Из конверта выпали фотографии — подчиненное учреждение присылало портреты разных революционеров. Федосьев брезгливо перебирал не наклеенные на картон, чуть погнувшиеся фотографии. Он почти всегда находил в этих лицах то, чего искал: тупость, позу, актерство, самолюбование, часто дегенеративность и преступность. Федосьев ненавидел всех революционных деятелей и презирал большинство из них. Он вообще редко объяснял в лучшую сторону поступки людей, но действия революционеров Федосьев почти всецело приписывал низменным побуждениям, честолюбию, злобе, стадности, глупости. В их любовь к свободе, к равенству, особенно к братству, во все те чувства, которые они выражали в своих писаниях, в речах на суде, он не верил совершенно. «Этот себе на уме, ловкач, — равнодушно по лицам классифицировал он революционеров, перебирая фотографии, — Этот, верно, под фанатика (в фанатиков Федосьев верил всего менее)… Этот все в мире понял, все знает, а потому очень горд и доволен, марксист, из провизоров… Этот — пряничный дед революции, „цельная, последовательная натура, единое строгое мировоззрение“… То есть чужие мысли, книжные чувства, газетные слова… Так и проживет свой век фальсифицированной жизнью, ни разу даже не задумавшись над всей этой ложью, ни разу не заметив и самообмана. Для какой-нибудь „Искры“ или „Зари“ жил… Пустой человек! — брезгливо подумал Федосьев. — А вот у этого умное лицо, на Донского немного похож», — сказал себе он, вспоминая человека, который долго за ним гонялся. Портрет Донского он хорошо помнил и порою смотрел на него со смешанным чувством, в которое входили и жалость, и нечто похожее на уважение, и чувство охотника, рассматривающего трофей, и удовлетворение оттого, что этого человека больше нет на свете.

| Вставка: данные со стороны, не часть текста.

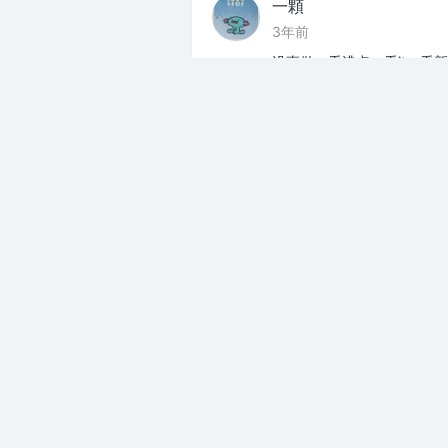
一顆
3年前
没事做，看沸点、看it、看
上班摸鱼
分享
一顆
3年前
晚上记得好好睡觉
，我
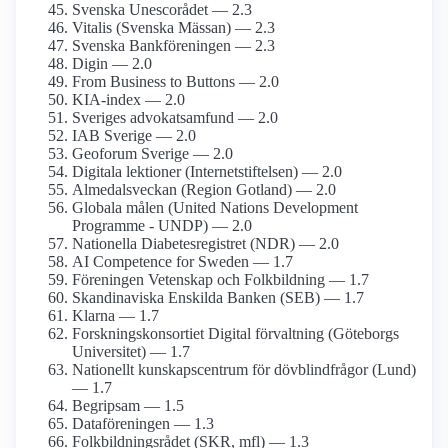
Svenska Unescorådet — 2.3
Vitalis (Svenska Mässan) — 2.3
Svenska Bankföreningen — 2.3
Digin — 2.0
From Business to Buttons — 2.0
KIA-index — 2.0
Sveriges advokat­samfund — 2.0
IAB Sverige — 2.0
Geoforum Sverige — 2.0
Digitala lektioner (Internetstiftelsen) — 2.0
Almedalsveckan (Region Gotland) — 2.0
Globala målen (United Nations Development
Programme - UNDP) — 2.0
Nationella Diabetes­registret (NDR) — 2.0
AI Competence for Sweden — 1.7
Föreningen Vetenskap och Folkbildning — 1.7
Skandinaviska Enskilda Banken (SEB) — 1.7
Klarna — 1.7
Forsknings­konsortiet Digital förvaltning (Göteborgs
Universitet) — 1.7
Nationellt kunskapsc­entrum för dövblind­frågor (Lund)
— 1.7
Begripsam — 1.5
Dataföreningen — 1.3
Folkbildnings­rådet (SKR, mfl) — 1.3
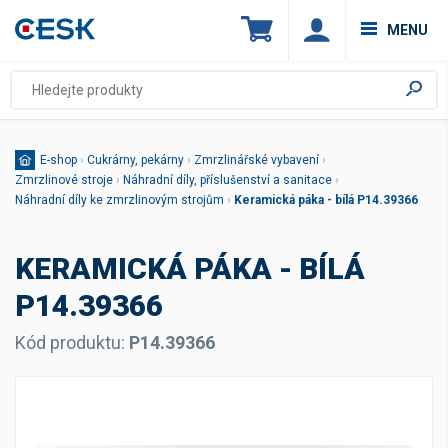
MENU
E-shop
›
Cukrárny, pekárny
›
Zmrzlinářské vybavení
›
Zmrzlinové stroje
›
Náhradní díly, příslušenství a sanitace
›
Náhradní díly ke zmrzlinovým strojům
›
Keramická páka - bílá P14.39366
KERAMICKÁ PÁKA - BÍLÁ
P14.39366
Kód produktu:
P14.39366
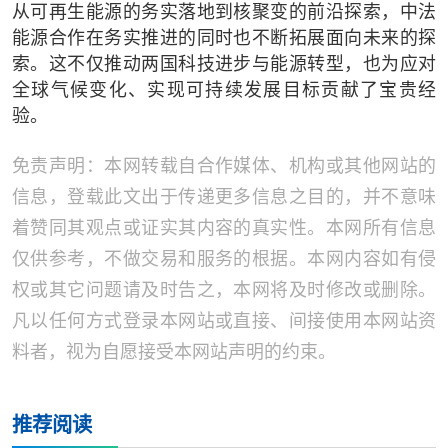
从可再生能源的务实落地到核聚变的前沿探索，中法
能源合作在务实推进的同时也不断拓展面向未来的探
索。这不仅推动两国科技进步与能源转型，也为应对
全球气候变化、实现可持续发展目标贡献了宝贵经
验。
免责声明：本网转载自合作媒体、机构或其他网站的
信息，登载此文出于传递更多信息之目的，并不意味
着赞同其观点或证实其内容的真实性。本网所有信息
仅供参考，不做交易和服务的根据。本网内容如有侵
权或其它问题请及时告之，本网将及时修改或删除。
凡以任何方式登录本网站或直接、间接使用本网站资
料者，视为自愿接受本网站声明的约束。
推荐阅读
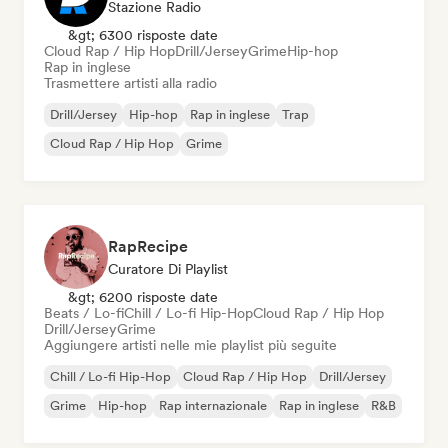
Stazione Radio
&gt; 6300 risposte date
Cloud Rap / Hip Hop
Drill/Jersey
Grime
Hip-hop
Rap in inglese
Trasmettere artisti alla radio
Drill/Jersey
Hip-hop
Rap in inglese
Trap
Cloud Rap / Hip Hop
Grime
RapRecipe
Curatore Di Playlist
&gt; 6200 risposte date
Beats / Lo-fi
Chill / Lo-fi Hip-Hop
Cloud Rap / Hip Hop
Drill/Jersey
Grime
Aggiungere artisti nelle mie playlist più seguite
Chill / Lo-fi Hip-Hop
Cloud Rap / Hip Hop
Drill/Jersey
Grime
Hip-hop
Rap internazionale
Rap in inglese
R&B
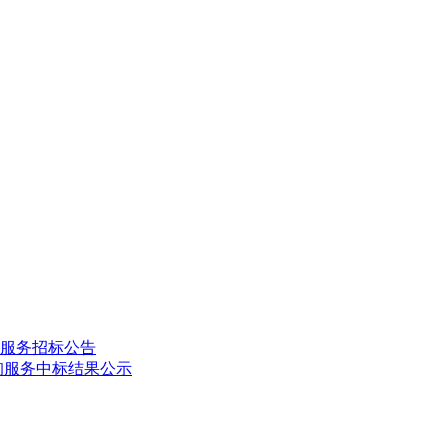
制服务招标公告
询服务中标结果公示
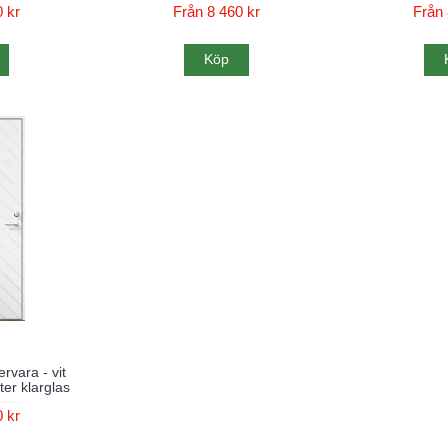
 kr
Från 8 460 kr
Från 
Köp
ervara - vit
er klarglas
 kr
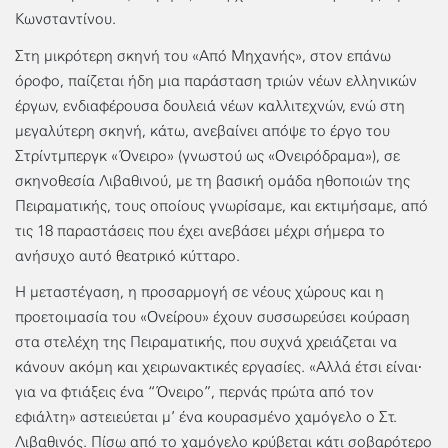
Κωνσταντίνου.
Στη μικρότερη σκηνή του «Από Μηχανής», στον επάνω
όροφο, παίζεται ήδη μια παράσταση τριών νέων ελληνικών
έργων, ενδιαφέρουσα δουλειά νέων καλλιτεχνών, ενώ στη
μεγαλύτερη σκηνή, κάτω, ανεβαίνει απόψε το έργο του
Στρίντμπεργκ «Όνειρο» (γνωστού ως «Ονειρόδραμα»), σε
σκηνοθεσία Λιβαθινού, με τη βασική ομάδα ηθοποιών της
Πειραματικής, τους οποίους γνωρίσαμε, και εκτιμήσαμε, από
τις 18 παραστάσεις που έχει ανεβάσει μέχρι σήμερα το
ανήσυχο αυτό θεατρικό κύτταρο.
Η μεταστέγαση, η προσαρμογή σε νέους χώρους και η
προετοιμασία του «Ονείρου» έχουν συσσωρεύσει κούραση
στα στελέχη της Πειραματικής, που συχνά χρειάζεται να
κάνουν ακόμη και χειρωνακτικές εργασίες. «Αλλά έτσι είναι∙
για να φτιάξεις ένα “Όνειρο”, περνάς πρώτα από τον
εφιάλτη» αστειεύεται μ’ ένα κουρασμένο χαμόγελο ο Στ.
Λιβαθινός. Πίσω από το χαμόγελο κρύβεται κάτι σοβαρότερο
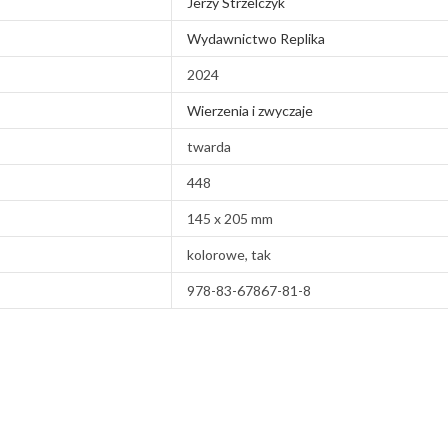
Jerzy Strzelczyk
Wydawnictwo Replika
2024
Wierzenia i zwyczaje
twarda
448
145 x 205 mm
kolorowe, tak
978-83-67867-81-8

Федосьев спрятал фотографии и разложил донесения по папкам. «Что ж еще надо было сегодня сделать?.. Да, то несчастное дело… Петр Богданович должен был еще поискать». Он надавил пуговицу звонка и приказал появившемуся из-за двойной двери курьеру позвать секретаря. Через минуту в кабинет вошел мягкой походкой, не на цыпочках, но совсем как будто на цыпочках, плотный невысокий почтительный чиновник средних лет с огромным университетским значком на груди. «Этот уж наверное знает о моей отставке, — решил Федосьев, взглянув на бегающие глаза секретаря. На хитреньком лице, впрочем, ничего нельзя было прочесть, кроме полной готовности к услугам. — Вот и этот опричник, — подумал Федосьев. По его суждению, Петр Богданович был не злой человек, не слишком образованный, очень любивший женщин, порою немного выпивавший. — И взяток, кажется, не берет… Зачем только он носит этот аршинный значок, кому, в самом деле, интересно, что он учился в университете?.. Да, конечно, уже знает… Ну, он и с Дебеном поладит, и с Горяиновым».

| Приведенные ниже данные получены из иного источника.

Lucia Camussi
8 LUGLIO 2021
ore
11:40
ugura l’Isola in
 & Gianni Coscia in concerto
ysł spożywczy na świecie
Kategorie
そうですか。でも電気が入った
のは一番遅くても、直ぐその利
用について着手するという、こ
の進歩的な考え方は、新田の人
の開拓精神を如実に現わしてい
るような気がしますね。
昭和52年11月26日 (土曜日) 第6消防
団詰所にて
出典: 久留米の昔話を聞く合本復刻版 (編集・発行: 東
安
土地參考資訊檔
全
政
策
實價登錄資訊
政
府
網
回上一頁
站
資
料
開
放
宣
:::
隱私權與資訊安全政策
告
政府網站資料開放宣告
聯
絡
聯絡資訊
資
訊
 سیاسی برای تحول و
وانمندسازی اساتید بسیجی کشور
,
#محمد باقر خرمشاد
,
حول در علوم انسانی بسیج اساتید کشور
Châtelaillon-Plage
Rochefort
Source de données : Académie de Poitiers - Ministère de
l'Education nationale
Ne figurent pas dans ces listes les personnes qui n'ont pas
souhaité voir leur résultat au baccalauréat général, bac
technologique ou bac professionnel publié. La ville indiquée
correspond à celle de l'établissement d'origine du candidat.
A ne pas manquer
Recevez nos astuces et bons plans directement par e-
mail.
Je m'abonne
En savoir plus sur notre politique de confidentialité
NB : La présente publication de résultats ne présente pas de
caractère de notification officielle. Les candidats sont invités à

— Петр Богданович, вы навели последнюю справку о дактилоскопическом снимке?
— Навел, Сергей Васильевич, и имею маленький сюрприз, — сказал секретарь. — Если хотите, даже не маленький, а большой.

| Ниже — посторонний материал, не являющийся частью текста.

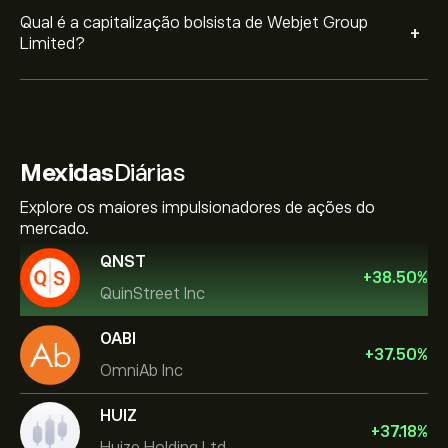
Qual é a capitalização bolsista de Webjet Group
+
Limited?
Mexidas
Diárias
Explore os maiores impulsionadores de ações do
mercado.
QNST
+
38.50
%
QuinStreet Inc
OABI
+
37.50
%
OmniAb Inc
HUIZ
+
37.18
%
Huize Holding Ltd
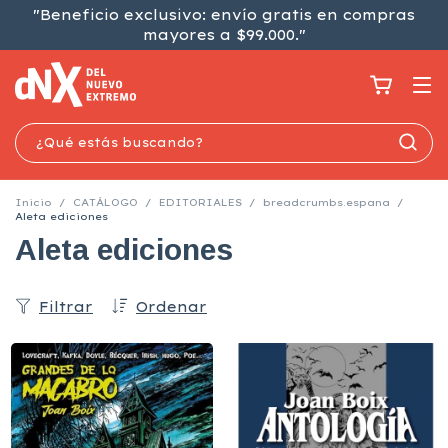
"Beneficio exclusivo: envío gratis en compras
mayores a $99.000."
Inicio
/
CATÁLOGO
/
EDITORIALES
/
breadcrumbs.espana
/
Aleta ediciones
Aleta ediciones
Filtrar
Ordenar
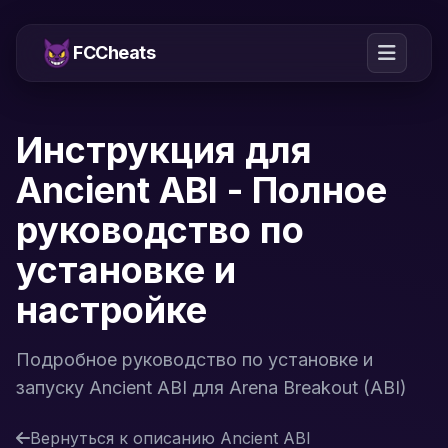
FCCheats
Инструкция для
Ancient ABI - Полное
руководство по
установке и
настройке
Подробное руководство по установке и
запуску Ancient ABI для Arena Breakout (ABI)
Вернуться к описанию Ancient ABI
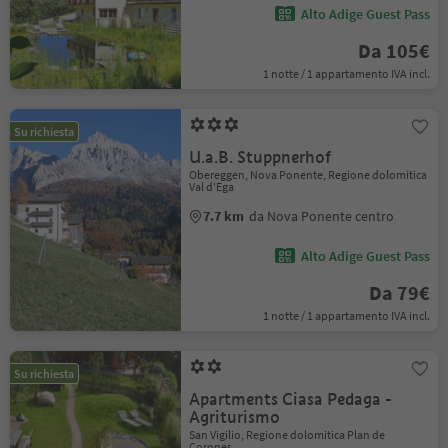
Alto Adige Guest Pass
Da 105€
1 notte / 1 appartamento IVA incl.
Su richiesta
U.a.B. Stuppnerhof
Obereggen, Nova Ponente, Regione dolomitica
Val d'Ega
7.7 km
da Nova Ponente centro
Alto Adige Guest Pass
Da 79€
1 notte / 1 appartamento IVA incl.
Su richiesta
Apartments Ciasa Pedaga -
Agriturismo
San Vigilio, Regione dolomitica Plan de
Corones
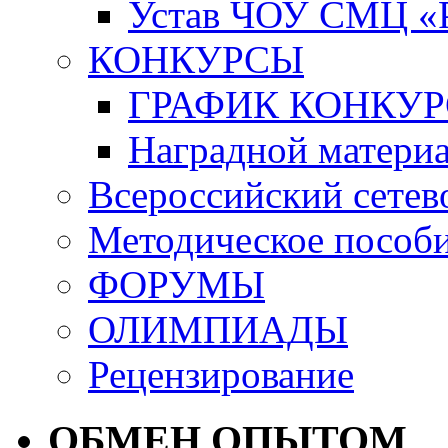
Устав ЧОУ СМЦ «Р
КОНКУРСЫ
ГРАФИК КОНКУ
Наградной материа
Всероссийский сетев
Методическое пособ
ФОРУМЫ
ОЛИМПИАДЫ
Рецензирование
ОБМЕН ОПЫТОМ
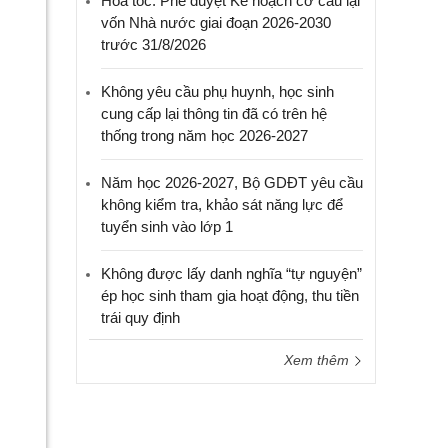
Hỏa tốc: Phê duyệt Kế hoạch cơ cấu lại
Tiên
vốn Nhà nước giai đoạn 2026-2030
trước 31/8/2026
10
Không yêu cầu phụ huynh, học sinh
cung cấp lại thông tin đã có trên hệ
thống trong năm học 2026-2027
Năm học 2026-2027, Bộ GDĐT yêu cầu
không kiểm tra, khảo sát năng lực để
tuyển sinh vào lớp 1
Không được lấy danh nghĩa “tự nguyện”
ép học sinh tham gia hoạt động, thu tiền
trái quy định
Xem thêm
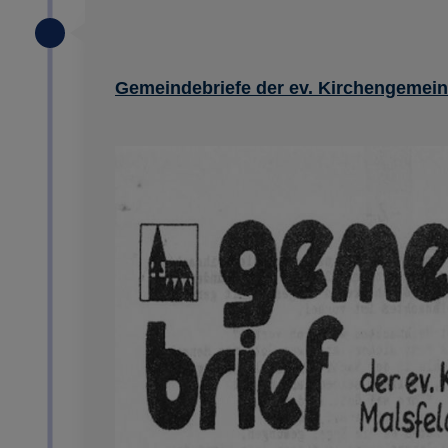
Gemeindebriefe der ev. Kirchengemein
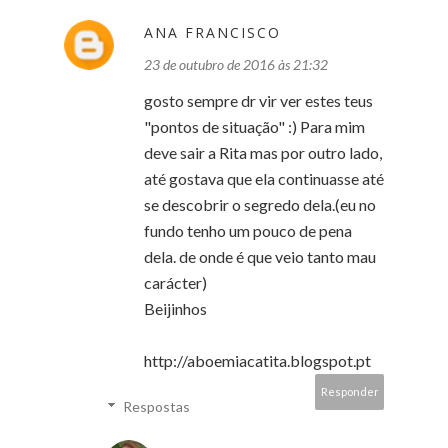
ANA FRANCISCO
23 de outubro de 2016 às 21:32
gosto sempre dr vir ver estes teus
"pontos de situação" :) Para mim
deve sair a Rita mas por outro lado,
até gostava que ela continuasse até
se descobrir o segredo dela.(eu no
fundo tenho um pouco de pena
dela. de onde é que veio tanto mau
carácter)
Beijinhos
http://aboemiacatita.blogspot.pt
Responder
Respostas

Его лицо расплылось при конце фразы в радостную, приятную улыбку. Федосьев знал, что эта улыбка нисколько не притворная, но автоматическая, связанная у Петра Богдановича с концом любой фразы, независимо от ее содержания. «Звезд с неба не хватает наш опричник… Моей отставке он едва ли рад, но и не слишком огорчен…» И тон, и выражение лица секретаря показывали, что он знать ничего не знает об отставке Сергея Васильевича, а если что и слышал, то это не мешает ему совершенно так же почитать и любить Сергея Васильевича, как раньше.
— В чем дело?
— Снимка, тождественного с тем, что вы мне дали, за литерой В, — пояснил секретарь, мельком с любопытством взглянув на Федосьева (его, видимо, интересовала эта литера), — и в регистрационном отделе не оказалось. Я и в восьмом делопроизводстве справлялся, и в сыскное опять ездил, и в охранное, нет нигде.
— Так в чем же сюрприз?
— Сюрприз в том, что ваше предположение, Сергей Васильевич, оказалось и на этот раз правильным. Вы мне заодно приказали узнать, не соответствует ли тот отпечаток, что остался на бутылке, кому-либо из людей, производивших дознание. Я съездил на Офицерскую и выяснил: так и есть! Рука околоточного Шаврова, Сергей Васильевич!
Федосьев вдруг залился несвойственным ему веселым смехом.
— Не может быть!
— Рука Шаврова, никаких сомнений… Эти подлецы еще сто лет будут производить дознание, и так их и не научишь, что ничего трогать нельзя. Да, околоточный тронул бутылку. Я лично его допросил, и он, каналья, сознался, что, может, и вправду тронул.
— Так околоточный? — проговорил сквозь смех Федосьев. — Вот тебе и дактилоскопия!
— Он самый, Сергей Васильевич, уж я его, бестию, как следует отчитал, — сказал, радостно улыбаясь, секретарь.
— Я так и думал, — проговорил Федосьев. — Торжество науки, а? Последнее слово… А следователь-то… — Он опять залился смехом. — Либеральный Николай Петрович Яценко, а?
— В калошу сел Яценко, это верно. Ему первым делом бы надо об этом подумать — не полиция ли?
— Да ведь и нам… И нам не сразу пришло в голову!
— Вам, однако, пришло, Сергей Васильевич… Нет, что ни говори, отстали мы от Европы.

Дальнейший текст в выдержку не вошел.